Maula Prison, located in the capital city of Lilongwe, is reported to be housing nearly 2,000 prisoners, yet it has a prison capacity of around 1,000. In some cases cells built for 50 or 60 people are said to hold three times that many. Prisoners sleep on blankets on the floor and are too tightly packed together or even over. In some cases even blankets and soap are in short supply. There are no prison uniforms, and many of the inmates are in old ragged, torn, worn out clothing. The conditions are conducive to rampant disease such as scabies, tuberculosis and HIV/Aids. Because conditions in many of the prisons are so bad the death rate is higher than it is in the general population.
After entering through a set of steel doors, we hear them clang shut behind us. We begin to move deeper into the courtyard of humanity, realizing we have disappeared from the watchful eyes at the steel gate. It is safe, as we are in an area for first offenders, but there is still something about crossing that line from the freedom of the outside to the locked in conditions inside a prison. We make our way deeper and deeper through the crowd of prisoners and the outside world gets farther and farther way. One wonders what it must be like for a man or woman who find himself or herself locked inside with no way to go outside the outer fence for months or years. We know we will be going back through that gate in a little while. The prisoners know they will not be going outside, some for a very long time.
We walk across a grassless, cluttered courtyard to a brand new chapel built to assist the prisoners in their religious services. Surprisingly we find ourselves in the midst of a very respectful, appreciative group of prisoners. They don’t seem much different than any of us. One cannot conclude about why they are here. What offense did they commit? How long will they be here? What chance do they have when they go back home? All we can see is a respectful group of men sitting on hewn benches waiting for what we have to say. One quickly feels a strong desire to help them. It is the same feeling experienced when meeting with the prison officials.
Stay and Eat with Us
Its easy to understand that it is nearly impossible for the government to feed all of the prisoners, but they tell us about the prison farms where they are making a gallant effort to raise enough food. If we can get one or two of the V-Tractors to them it will greatly increase their ability to feed the prisoners. The prisoners in the chapel applaud when they are told our group has brought the wheelchairs and medical supplies. It is one thing to know the pain of working in a rural hospital and not having the supplies to care for the patients, but they can leave and go someplace else. Imagine the struggle of working in a locked down unit full of prisoners who have no place else to go, and then run out of medical supplies.

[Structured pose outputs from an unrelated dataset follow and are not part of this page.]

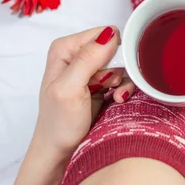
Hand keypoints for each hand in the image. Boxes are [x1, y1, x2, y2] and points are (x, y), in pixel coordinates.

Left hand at [34, 26, 135, 159]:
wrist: (61, 150)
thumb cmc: (59, 123)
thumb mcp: (69, 89)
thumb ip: (87, 60)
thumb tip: (110, 34)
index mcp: (66, 48)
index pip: (105, 34)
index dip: (112, 54)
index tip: (108, 76)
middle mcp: (78, 54)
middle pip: (117, 48)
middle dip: (120, 69)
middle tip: (111, 87)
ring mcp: (91, 69)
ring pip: (123, 64)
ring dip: (124, 82)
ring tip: (115, 97)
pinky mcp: (102, 83)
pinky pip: (125, 77)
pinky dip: (125, 89)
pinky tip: (117, 100)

Leaving the chapel we start back through the prison yard filled with humanity. Men are milling about everywhere, and most watch us closely as we pass through. Our escorts direct us back toward the big steel doors that make our exit to freedom. Beside a brick inner wall are a group of prisons sitting in the dirt over a small cooking fire. They are preparing nsima, and a few beans, in an old blackened pot over an open wood fire. As we approach them one of the men looks in our direction. He seems to be in charge of the meal and as we approach he turns toward us.
“Come, wash your hands and join us,” he says. We continue to move toward the doors that will lead us outside. After leaving the prison Dick Stephens, one of the founders of the Malawi Project, recalls, “That moment will remain tucked tightly in my heart for a long, long time. After that prisoner spoke to us, I found myself trying to decide which of us was really in prison. At first glance it is him. But on further consideration perhaps it is me, and not him. After all am I not trapped in a world of too many possessions that I am often unwilling to share? This man has almost no possessions, yet he welcomes the chance to share the only thing he has with me, his food.”